[Belge Metni]

Böyle değil de bu çatışmalara neden olan unsurları ortadan kaldıracak, bugün olduğu, İki devlet Rusya ve Ukrayna savaşındaki, gibi daha net tavırlarla bu işin içinde olsaydık acaba Suriye bu durumda olur muydu? Ayrıca beş milyon Suriyeli mültecilere biz bakmak zorunda kalır mıydık? Bunların hepsi stratejik derinliklerle ilgili kitaplar yazmış olsak ta, derinlikleri göremez olmamızdan kaynaklanmıyor mu?

Arap Fırtınalarıyla BOP projesi uygulama sürecine girdi, ancak bu süreç, her ne kadar sükûnet varmış gibi görülse de öyle olmadığı muhakkak. BOP sürecinin meyvelerinin çok yakın zamanda ortaya çıkacağına hep birlikte şahit olacağız. Güneyimizde Düzenli orduya sahip bir Kürt devleti adı altında, Büyük İsrail’e hizmette sınır tanımayan açılımlar yapılacak. Dağlardaki Teröristlerin kalanlarının da dağlardan çekilmesinin temel nedeninin BOP’ la birlikte onlara vaat edilen devlet içindeki konumlandırmadan kaynaklandığını düşünüyorum. Yani diyeceğim o ki, BOP tıkır tıkır yoluna devam ediyor.

[/Belge Metni]
[Kayıtlı Veriler]

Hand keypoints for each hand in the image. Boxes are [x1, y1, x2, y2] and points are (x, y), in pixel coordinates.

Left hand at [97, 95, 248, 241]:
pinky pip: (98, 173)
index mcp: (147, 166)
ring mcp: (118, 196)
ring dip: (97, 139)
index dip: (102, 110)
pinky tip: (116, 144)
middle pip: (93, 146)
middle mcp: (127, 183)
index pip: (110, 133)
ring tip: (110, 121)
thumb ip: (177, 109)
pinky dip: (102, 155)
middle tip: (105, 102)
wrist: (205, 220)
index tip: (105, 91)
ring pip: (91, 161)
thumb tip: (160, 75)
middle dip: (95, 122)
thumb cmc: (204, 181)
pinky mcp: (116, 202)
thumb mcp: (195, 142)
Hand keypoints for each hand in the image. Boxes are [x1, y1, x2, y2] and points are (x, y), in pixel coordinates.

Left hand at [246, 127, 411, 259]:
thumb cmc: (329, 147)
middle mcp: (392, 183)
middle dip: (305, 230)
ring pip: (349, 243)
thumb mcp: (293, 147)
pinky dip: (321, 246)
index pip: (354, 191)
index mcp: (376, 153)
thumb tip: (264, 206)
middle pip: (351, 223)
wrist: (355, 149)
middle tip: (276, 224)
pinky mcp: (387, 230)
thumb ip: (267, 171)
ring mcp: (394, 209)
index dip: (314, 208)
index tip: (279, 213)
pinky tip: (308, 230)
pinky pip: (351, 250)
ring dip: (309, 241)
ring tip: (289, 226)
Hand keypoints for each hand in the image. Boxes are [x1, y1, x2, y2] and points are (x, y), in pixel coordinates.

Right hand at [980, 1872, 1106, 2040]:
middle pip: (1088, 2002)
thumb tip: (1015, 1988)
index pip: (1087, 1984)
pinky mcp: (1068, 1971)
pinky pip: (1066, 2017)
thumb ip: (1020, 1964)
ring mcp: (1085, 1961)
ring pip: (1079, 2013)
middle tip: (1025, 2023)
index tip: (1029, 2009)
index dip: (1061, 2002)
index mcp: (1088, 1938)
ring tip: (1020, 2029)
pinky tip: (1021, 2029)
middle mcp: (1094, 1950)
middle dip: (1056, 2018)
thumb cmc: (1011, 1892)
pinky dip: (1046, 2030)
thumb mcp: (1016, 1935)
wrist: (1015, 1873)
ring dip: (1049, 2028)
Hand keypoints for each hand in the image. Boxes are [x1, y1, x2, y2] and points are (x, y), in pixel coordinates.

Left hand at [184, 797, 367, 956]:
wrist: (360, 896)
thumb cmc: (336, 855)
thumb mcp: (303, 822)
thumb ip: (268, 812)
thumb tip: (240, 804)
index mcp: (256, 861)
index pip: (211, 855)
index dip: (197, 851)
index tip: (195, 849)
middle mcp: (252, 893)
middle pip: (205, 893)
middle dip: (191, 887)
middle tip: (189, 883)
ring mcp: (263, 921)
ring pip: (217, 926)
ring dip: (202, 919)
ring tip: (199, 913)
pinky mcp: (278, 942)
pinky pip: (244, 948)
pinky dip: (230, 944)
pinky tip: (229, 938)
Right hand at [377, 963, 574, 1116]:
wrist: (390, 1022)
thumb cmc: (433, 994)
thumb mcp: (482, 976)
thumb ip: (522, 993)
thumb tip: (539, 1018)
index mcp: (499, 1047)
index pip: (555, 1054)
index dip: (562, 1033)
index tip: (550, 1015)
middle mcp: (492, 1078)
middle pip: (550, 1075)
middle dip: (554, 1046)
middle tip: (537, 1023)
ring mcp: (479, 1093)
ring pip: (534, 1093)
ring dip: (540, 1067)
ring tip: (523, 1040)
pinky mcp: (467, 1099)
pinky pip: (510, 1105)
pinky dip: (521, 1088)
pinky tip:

[/Kayıtlı Veriler]

Görev Yönergesi: Belge metnine göre BOP projesi hangi olaylarla uygulama sürecine girmiştir? Yanıtlarınızı yalnızca metne dayandırınız.

Alıştırma Sonucu: Arap Fırtınalarıyla uygulama sürecine girmiştir.